▶ [PROBLEM SET]:
(1) Transcribe part of the Kristin G. Congdon biography verbatim, starting at the words "Congdon received her" and stopping after "Emerita at the University of Central Florida.".
(2) Pick up the Kristin G. Congdon biography after its last line and keep writing it.
══ PASSAGE ══
Kristin G. Congdon is an American artist, writer and a Professor Emerita of Philosophy and Humanities at the University of Central Florida.  In her work she focuses on folk art, art education, art history, and feminism. 
She is the founding director of the Cultural Heritage Alliance at the University of Central Florida (UCF), which supports research into folk arts and folk arts education. 
She has written or contributed to over a dozen books on folk arts and is on the Editorial Board of the journal Artizein: Arts and Teaching Journal. She has toured with her art in Florida.

Career 

Congdon received her Ph.D. from the University of Oregon in Art Education. She has contributed to several books and publications. She contributed several essays about Día de los Muertos to the book Of Corpse: Death and Humor in Folklore and Popular Culture by Peter Narvaez. Congdon co-wrote the book Happy Clouds, Happy Trees about Bob Ross, which was reviewed favorably by the Washington Post. Congdon contributed to the book Cassadaga: The South's Oldest Spiritualist Community. She has spoken and written about feminism in art education and other topics related to women in art.

Congdon and Tina Bucuvalas spent five years creating a traveling exhibition which is based on the book Just Above the Water: Florida Folk Art and toured with it in museums all over Florida, including at the St. Petersburg Museum of History.

Congdon is a Professor Emerita at the University of Central Florida.

Published works 
 Art in a Democracy (1987, Teachers College Press, co-editor and contributor)
 Pluralistic Approaches to Art Criticism (1992, Bowling Green University, co-editor and contributor)
 Women Art Educators III (1993, co-editor)
═══
══ EXTRACTED MATERIAL ══
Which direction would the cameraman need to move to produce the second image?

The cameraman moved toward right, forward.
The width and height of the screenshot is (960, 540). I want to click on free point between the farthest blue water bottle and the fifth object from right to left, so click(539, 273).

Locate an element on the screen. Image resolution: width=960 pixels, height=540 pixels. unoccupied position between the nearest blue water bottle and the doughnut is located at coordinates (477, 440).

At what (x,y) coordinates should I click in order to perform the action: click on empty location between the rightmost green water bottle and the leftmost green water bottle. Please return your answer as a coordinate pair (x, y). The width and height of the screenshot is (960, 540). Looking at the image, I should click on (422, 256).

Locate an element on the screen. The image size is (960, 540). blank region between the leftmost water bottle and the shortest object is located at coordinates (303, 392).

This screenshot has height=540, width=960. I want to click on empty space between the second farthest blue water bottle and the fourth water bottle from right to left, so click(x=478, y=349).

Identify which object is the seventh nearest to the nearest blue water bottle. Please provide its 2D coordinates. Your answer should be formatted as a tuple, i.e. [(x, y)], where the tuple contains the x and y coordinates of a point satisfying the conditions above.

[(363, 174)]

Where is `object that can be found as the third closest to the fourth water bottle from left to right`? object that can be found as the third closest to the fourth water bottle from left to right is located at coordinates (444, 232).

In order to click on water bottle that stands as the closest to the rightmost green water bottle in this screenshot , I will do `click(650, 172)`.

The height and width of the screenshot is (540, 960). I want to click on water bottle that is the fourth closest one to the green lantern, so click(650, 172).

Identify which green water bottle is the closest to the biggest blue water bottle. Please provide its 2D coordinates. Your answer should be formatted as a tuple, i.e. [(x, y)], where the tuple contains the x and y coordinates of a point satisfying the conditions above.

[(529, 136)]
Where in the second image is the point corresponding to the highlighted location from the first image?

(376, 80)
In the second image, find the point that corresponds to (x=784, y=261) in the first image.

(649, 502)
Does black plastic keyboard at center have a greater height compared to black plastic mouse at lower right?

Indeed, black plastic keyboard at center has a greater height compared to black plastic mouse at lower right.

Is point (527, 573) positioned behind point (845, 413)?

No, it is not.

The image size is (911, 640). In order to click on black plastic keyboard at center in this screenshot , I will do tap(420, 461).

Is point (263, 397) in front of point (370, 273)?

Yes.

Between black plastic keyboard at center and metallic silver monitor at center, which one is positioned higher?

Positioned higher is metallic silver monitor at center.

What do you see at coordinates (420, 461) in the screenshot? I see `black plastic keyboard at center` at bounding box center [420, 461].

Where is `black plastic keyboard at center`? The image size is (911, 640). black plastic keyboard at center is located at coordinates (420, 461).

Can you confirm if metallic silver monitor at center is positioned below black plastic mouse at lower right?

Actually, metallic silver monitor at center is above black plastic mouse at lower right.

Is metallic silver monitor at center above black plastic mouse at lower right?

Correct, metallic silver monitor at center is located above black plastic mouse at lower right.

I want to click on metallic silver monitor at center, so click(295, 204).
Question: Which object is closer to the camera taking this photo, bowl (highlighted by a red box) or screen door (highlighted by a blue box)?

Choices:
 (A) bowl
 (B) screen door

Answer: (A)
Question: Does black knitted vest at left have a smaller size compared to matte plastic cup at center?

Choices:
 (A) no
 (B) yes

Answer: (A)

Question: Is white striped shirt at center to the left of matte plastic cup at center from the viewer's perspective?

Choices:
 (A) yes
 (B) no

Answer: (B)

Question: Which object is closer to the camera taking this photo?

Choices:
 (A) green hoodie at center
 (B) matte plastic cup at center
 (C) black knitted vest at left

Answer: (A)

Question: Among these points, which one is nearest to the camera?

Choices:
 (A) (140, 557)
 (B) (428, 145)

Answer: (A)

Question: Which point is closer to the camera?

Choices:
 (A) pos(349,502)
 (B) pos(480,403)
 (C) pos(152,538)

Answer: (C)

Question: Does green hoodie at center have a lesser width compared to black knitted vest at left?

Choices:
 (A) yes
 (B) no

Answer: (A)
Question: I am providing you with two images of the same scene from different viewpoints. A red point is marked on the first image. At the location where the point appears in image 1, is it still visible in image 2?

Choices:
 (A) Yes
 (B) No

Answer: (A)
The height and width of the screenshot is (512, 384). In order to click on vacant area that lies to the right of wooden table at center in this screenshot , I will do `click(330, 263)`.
═══
▶ [RESPONSES FOR EACH TASK]:
(1)
Congdon received her Ph.D. from the University of Oregon in Art Education. She has contributed to several books and publications. She contributed several essays about Día de los Muertos to the book Of Corpse: Death and Humor in Folklore and Popular Culture by Peter Narvaez. Congdon co-wrote the book Happy Clouds, Happy Trees about Bob Ross, which was reviewed favorably by the Washington Post. Congdon contributed to the book Cassadaga: The South's Oldest Spiritualist Community. She has spoken and written about feminism in art education and other topics related to women in art.

Congdon and Tina Bucuvalas spent five years creating a traveling exhibition which is based on the book Just Above the Water: Florida Folk Art and toured with it in museums all over Florida, including at the St. Petersburg Museum of History.

Congdon is a Professor Emerita at the University of Central Florida.

(2)
 Evaluating Art Education Programs in Community Centers (1998, co-editor)
 Remembering Others: Making Invisible Histories of Art Education Visible (2000, co-editor)
 Histories of Community-based Art Education (2001, co-editor)
 Uncle Monday and Other Florida Tales (2001, University Press of Mississippi)
 Artist from Latin American Cultures: A Biographical Dictionary (2002, Greenwood Press, with Kara Kelley Hallmark)
 Of Corpse: Death and Humor in Folklore and Popular Culture (2003, contributor)
 Community Art in Action (2004, Davis Publications)
 Just above the Water: Florida Folk Art (2006, University Press of Mississippi, with Tina Bucuvalas)
 American Folk Art: A Regional Reference (2012, ABC-CLIO, with Kara Kelley Hallmark, 2 volumes)
 Happy Clouds, Happy Trees (2016, with Doug Blandy and Danny Coeyman)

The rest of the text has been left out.